A autofagia deu lugar ao corporativismo na sessão derradeira do julgamento da chapa Dilma-Temer no Tribunal Superior Eleitoral (TSE). Isso porque o presidente da Corte, ministro Gilmar Mendes, visivelmente irritado e quase descontrolado, reagiu com truculência verbal ao rebater pedido formulado pelo vice-procurador-geral eleitoral, Nicolao Dino, que com base na legislação vigente arguiu o impedimento de Admar Gonzaga.
O ministro Admar, que ao longo do julgamento não perdeu uma oportunidade sequer para, de maneira pernóstica, confrontar o relator Herman Benjamin, foi advogado da chapa Dilma-Temer na eleição presidencial de 2010. Não se trata de questionar a idoneidade do ministro Admar Gonzaga, mas de preservar o princípio da imparcialidade, que deve pautar o Judiciário, e não suscitar dúvidas.
Há muito em rota de colisão com o Ministério Público Federal (MPF), Gilmar Mendes, em momento de fúria, subiu o tom com Nicolao Dino, como se a arguição de impedimento fugisse ao que determina a legislação.
Depois de comandar um movimento injustificável para extirpar o conteúdo dos depoimentos de Marcelo Odebrecht, João Santana e Mônica Moura, da Ação de Impugnação de Mandato Eletivo (AIME), o presidente da Corte eleitoral disse que o MPF precisa respeitar o “princípio da lealdade processual”.

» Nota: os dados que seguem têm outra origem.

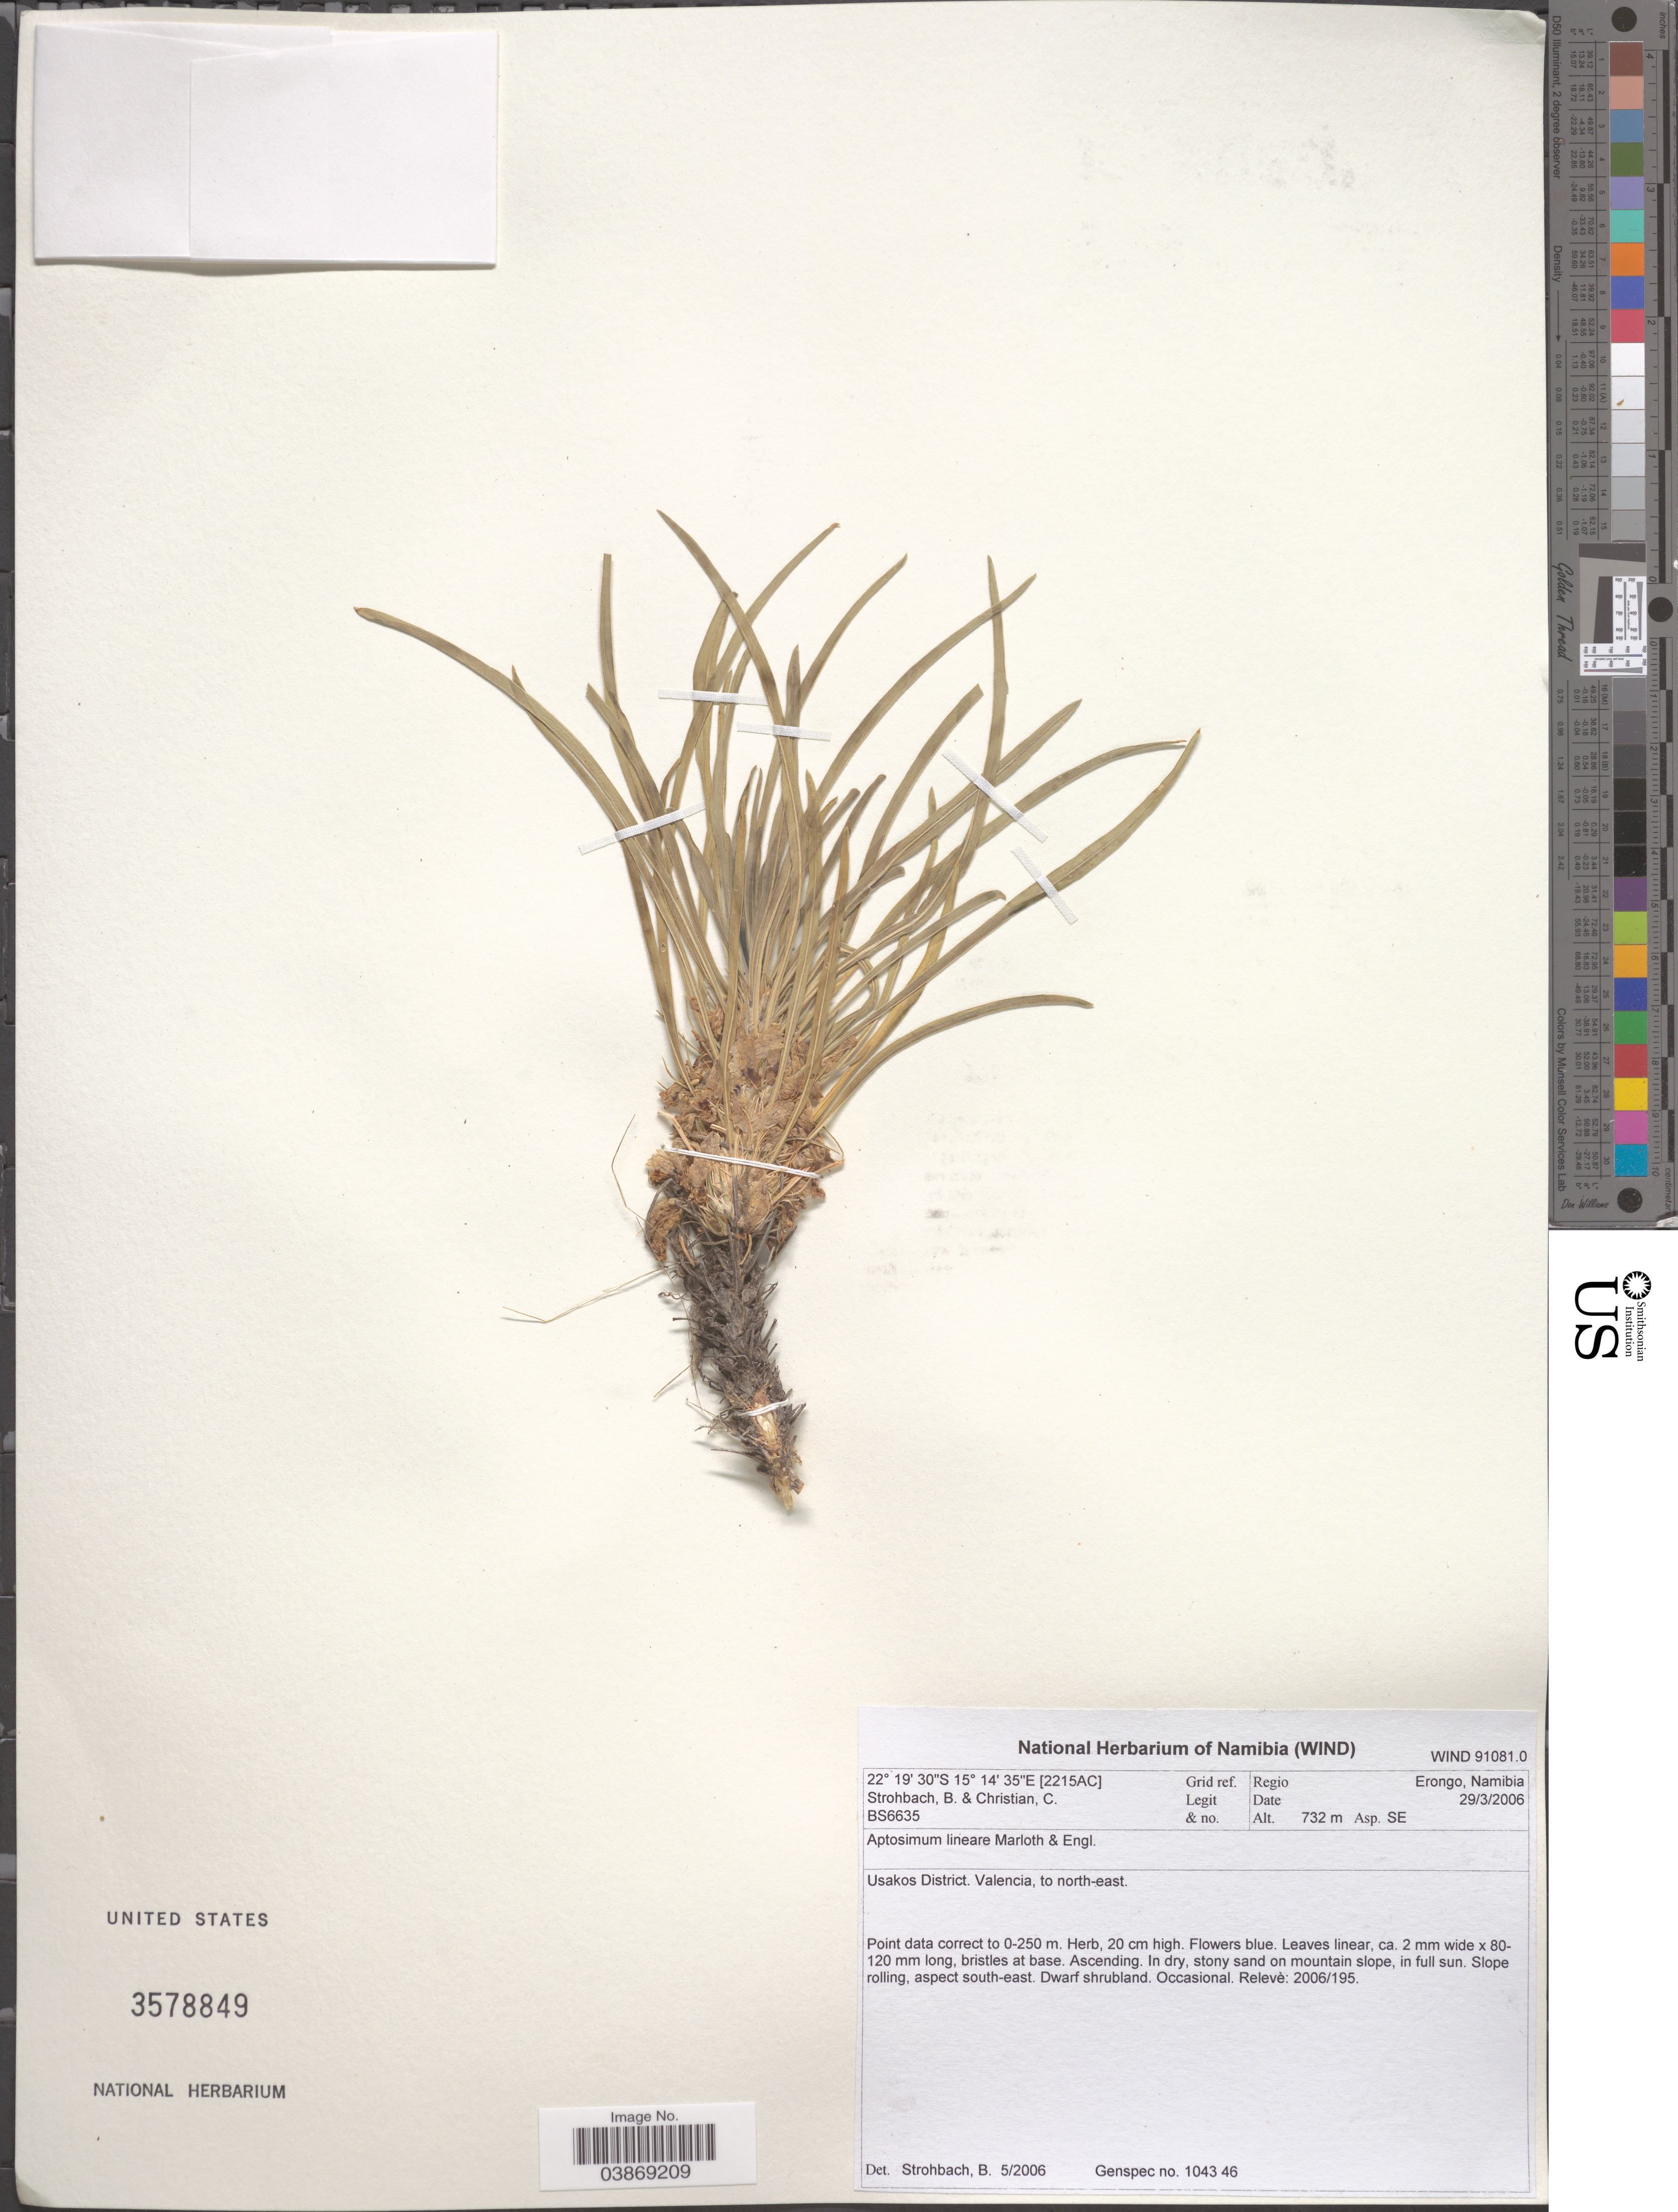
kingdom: Plantae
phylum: Tracheophyta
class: Magnoliopsida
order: Lamiales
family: Scrophulariaceae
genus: Aptosimum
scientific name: Aptosimum lineare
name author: Marloth & Engl.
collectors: B. Strohbach & C. Christian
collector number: BS6635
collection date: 2006-03-29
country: Namibia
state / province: Erongo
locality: Grid ref. [2215AC]. Regio Erongo. Usakos District. Valencia, to north-east.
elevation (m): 732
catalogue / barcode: US 3578849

Se há alguém, no presente momento, que não tem condições de falar em lealdade processual, esse é Gilmar Mendes, que ao longo do processo, como um todo, mostrou ser desleal consigo mesmo e com a própria consciência.
Quando, contrariando decisão da ministra Maria Thereza de Assis Moura, à época integrante do TSE, de arquivar o processo que visava a cassação da chapa liderada pelo PT, Gilmar Mendes disse, ao fazer referência aos ilícitos na campanha de Dilma: “Há dados fortes [de irregularidades] e vamos ignorar isso na ação?”.
O próprio Gilmar Mendes, que foi relator da ação sobre a contabilidade da chapa encabeçada por Dilma, disse em 2015 que demorou a concluir seu voto por conta dos muitos casos de corrupção envolvendo o tema.
Há dois anos, o pensamento de Gilmar Mendes acerca da importância das provas de corrupção era distinto, mas agora, desconhece-se a razão, ele se contradiz com toda a desfaçatez que lhe é peculiar.
O mesmo Gilmar participou da sessão que decidiu pela produção de novas provas, abrindo tempo para que o ministro Herman Benjamin ouvisse Odebrecht, Santana e Moura, mas agora sente-se à vontade para votar pelo descarte do conteúdo dos respectivos depoimentos. Mesmo assim, o presidente do TSE exige respeito à Corte e ao princípio da lealdade processual.